● Work item
Pictures stay out. Extract the lines below from the first one through the line with "Document page, 1500x1125 pixels.", both included.
(Supplied material)
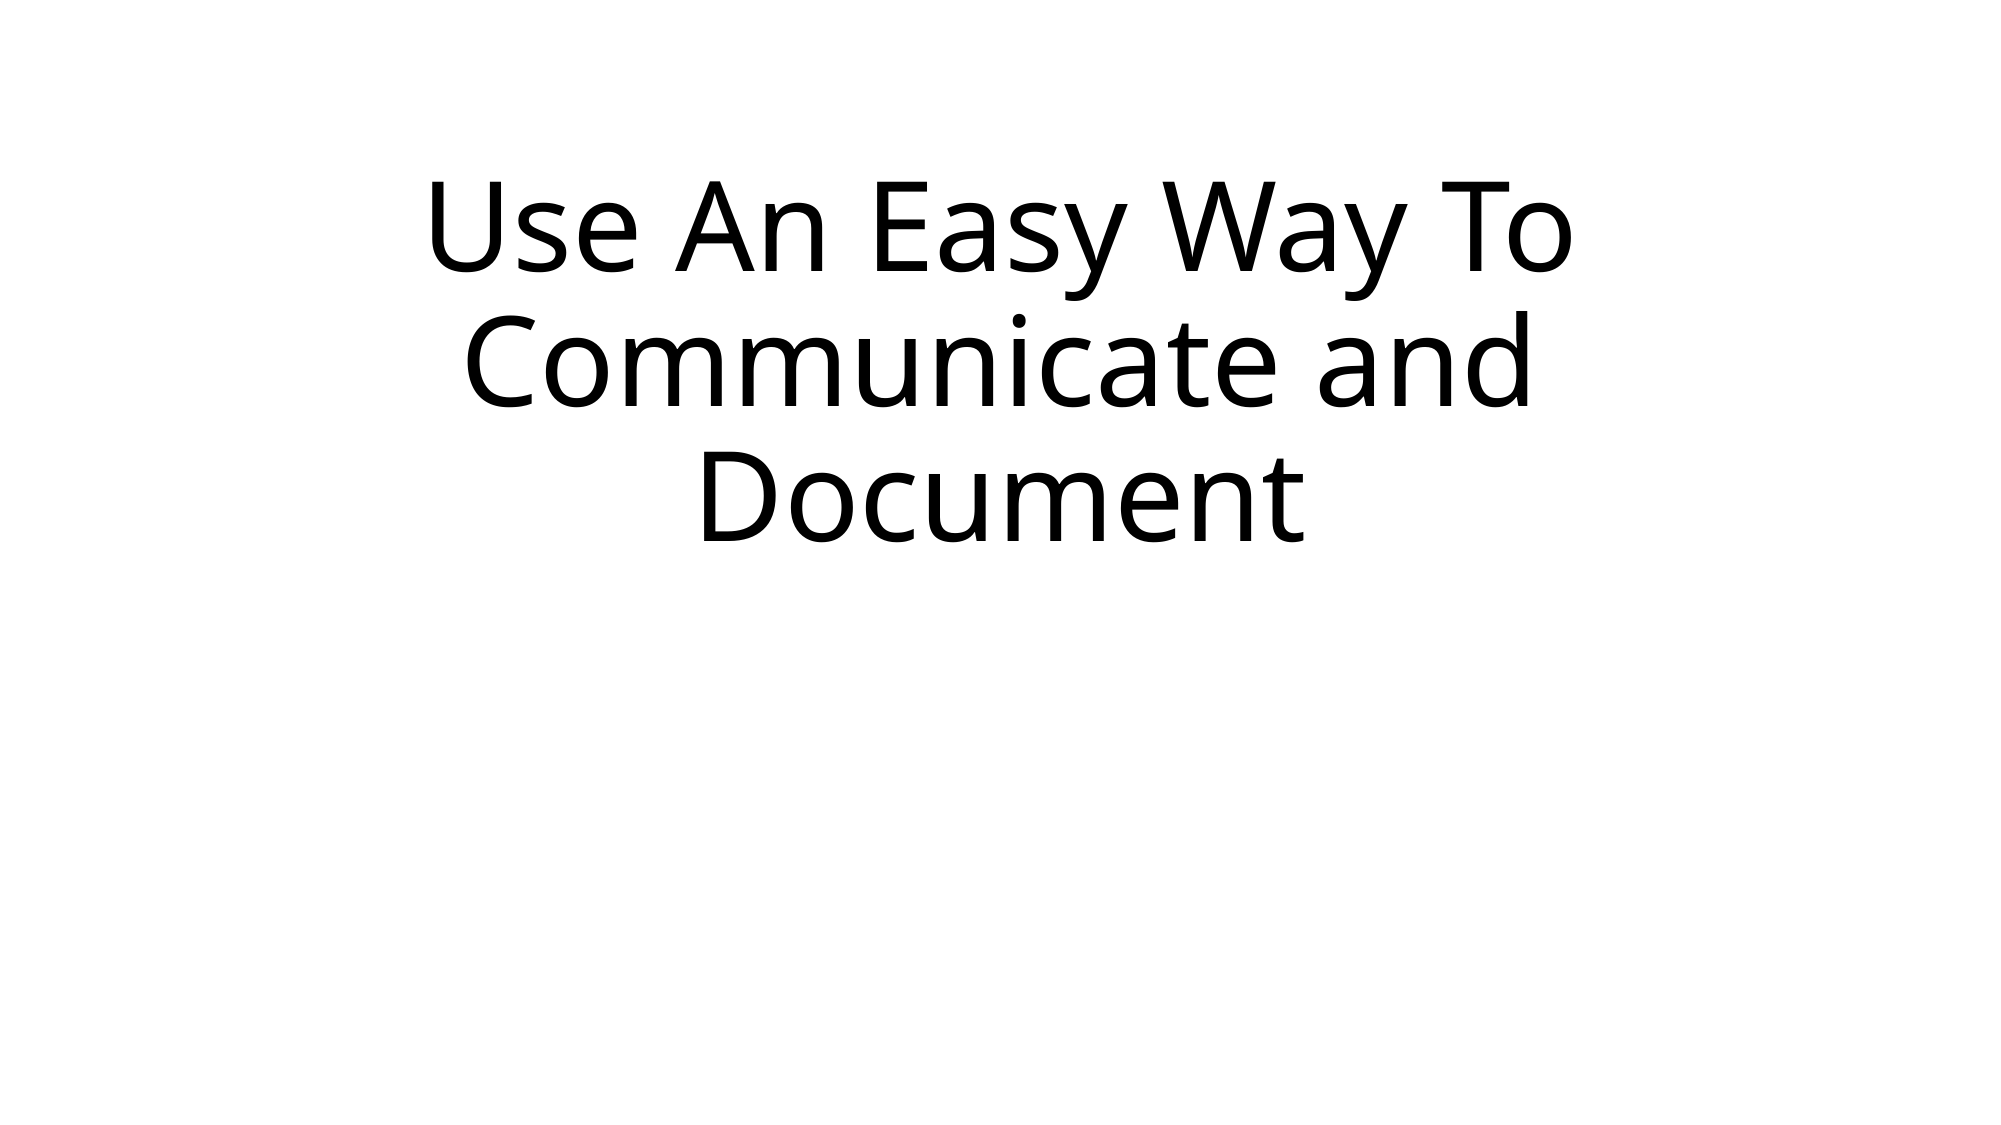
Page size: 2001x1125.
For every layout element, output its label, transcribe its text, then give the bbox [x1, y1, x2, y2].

title Use An Easy Way To Communicate and Document [249, 184, 1750, 576]
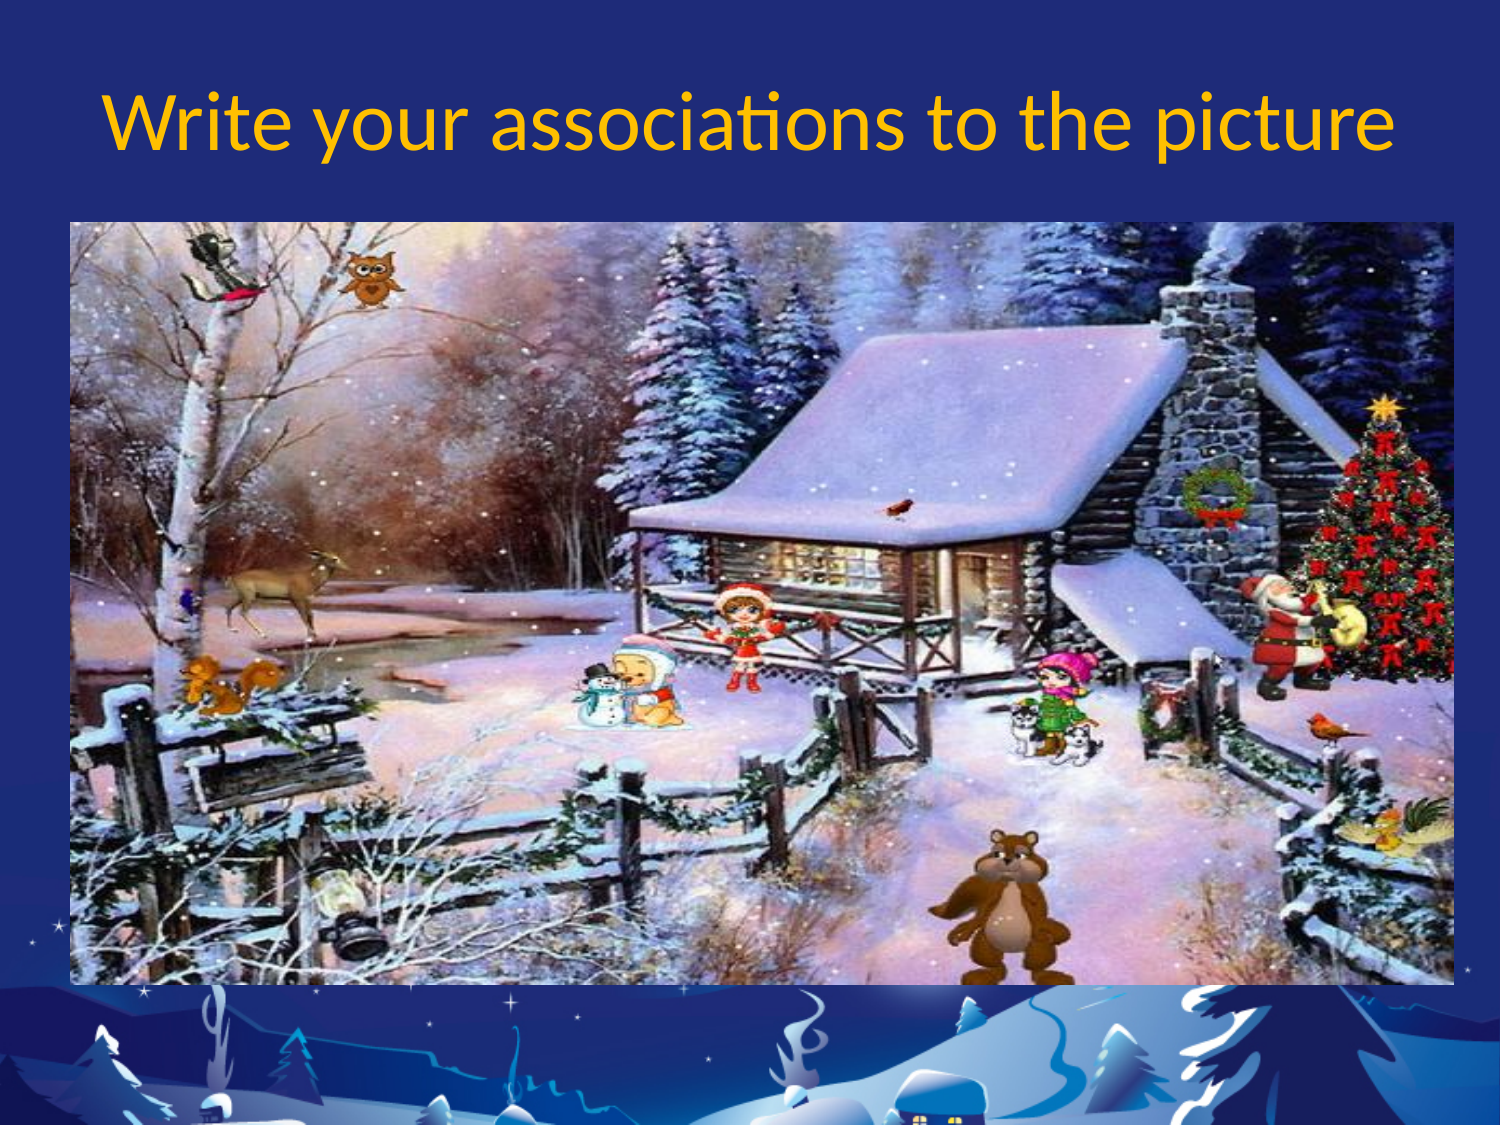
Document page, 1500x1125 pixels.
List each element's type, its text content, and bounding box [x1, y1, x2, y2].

title Write your associations to the picture [75, 45, 1425, 188]
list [70, 222, 1454, 985]
picture [0, 0, 1500, 1125]
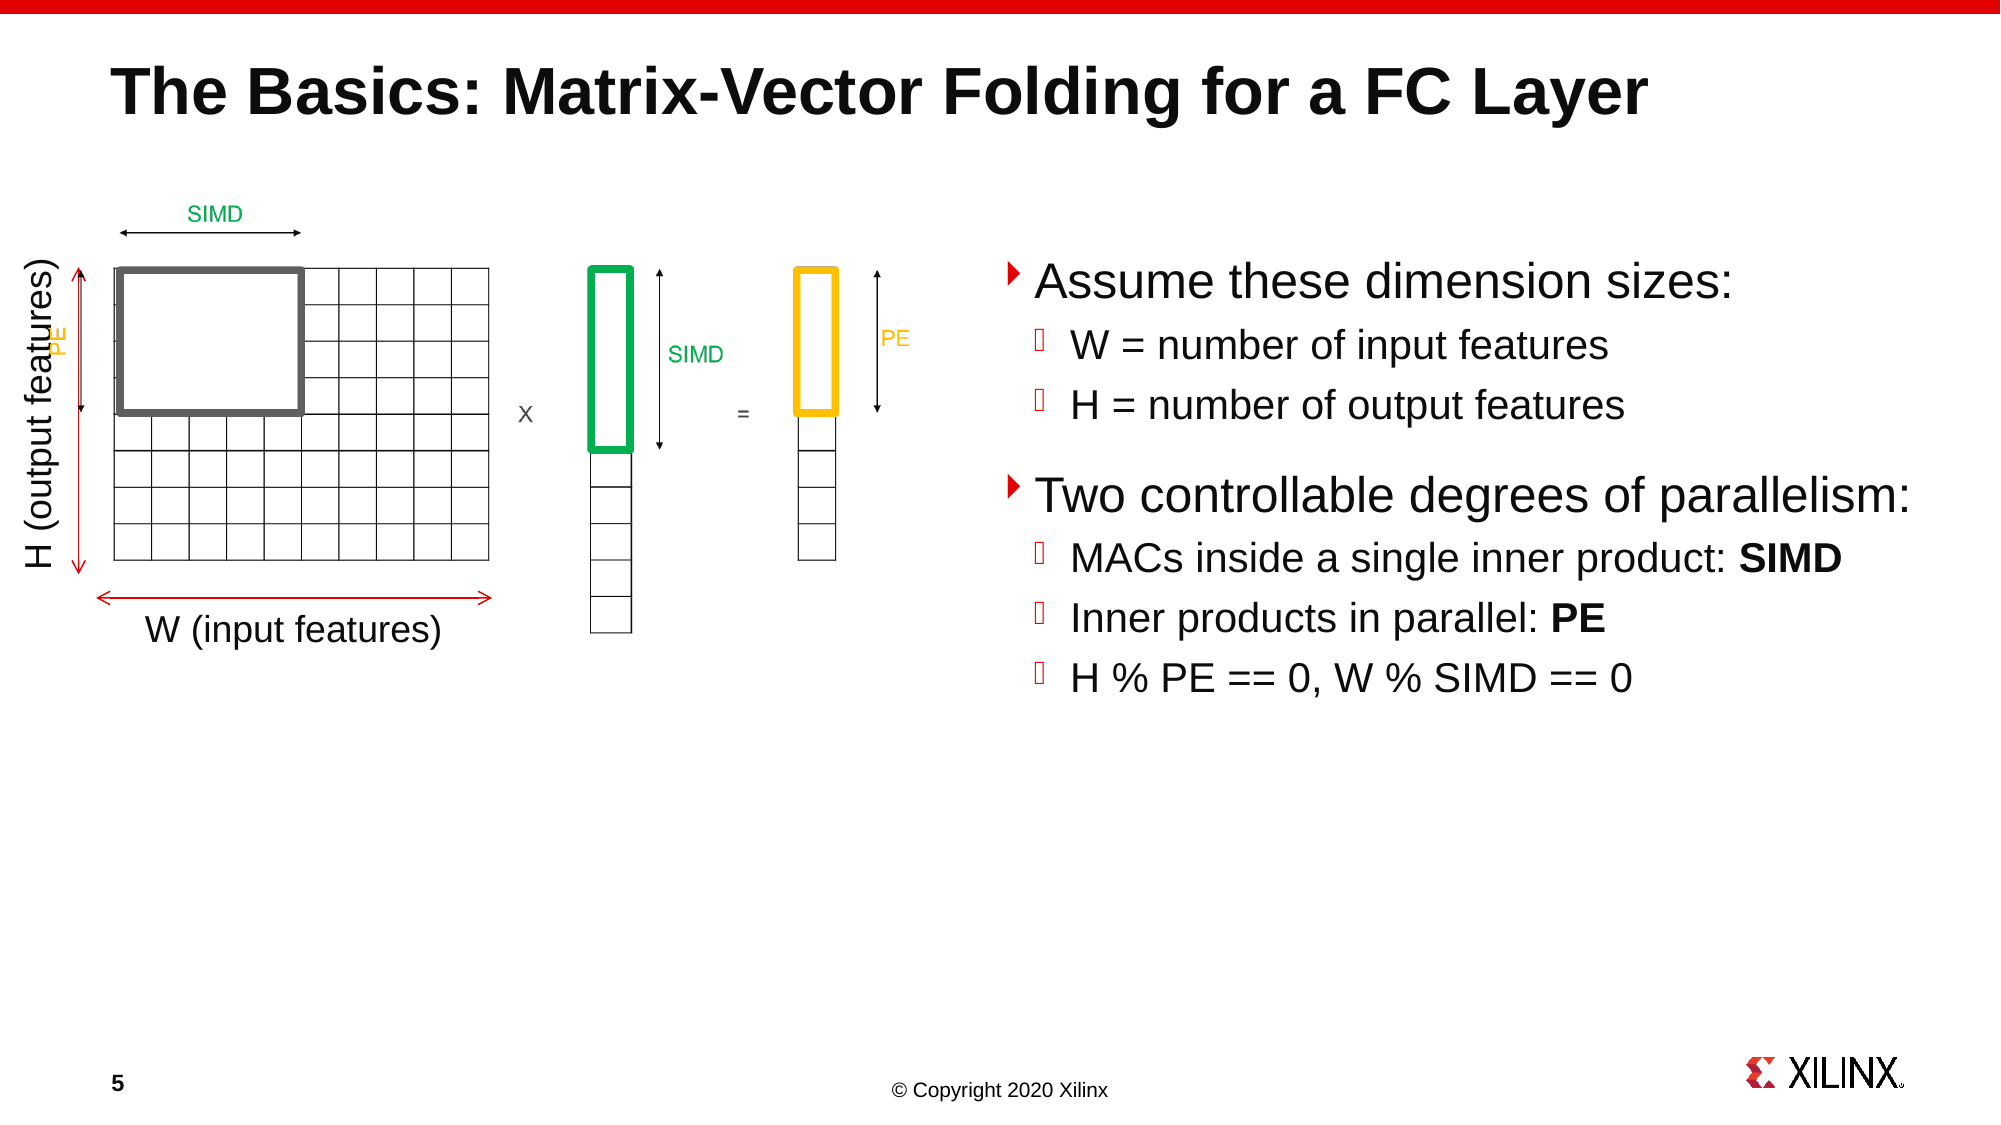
(End Supplied material)
● Reply to the exercise
Page size: 2001x1125.
For every layout element, output its label, transcribe its text, then give the bbox [x1, y1, x2, y2].

title Use An Easy Way To Communicate and Document [249, 184, 1750, 576]
Document page, 1500x1125 pixels.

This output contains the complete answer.